ACTIVITY
Would you please repeat exactly the lines from the one containing "ffolk Historic Environment Record data" to the end of the records, both included, and leave out the rest?

Records excerpted from a collection
══════
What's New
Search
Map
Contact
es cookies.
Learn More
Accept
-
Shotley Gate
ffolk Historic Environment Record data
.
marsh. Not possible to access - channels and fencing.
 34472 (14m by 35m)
══════
COMPLETED TASK
ffolk Historic Environment Record data
.
marsh. Not possible to access - channels and fencing.
 34472 (14m by 35m)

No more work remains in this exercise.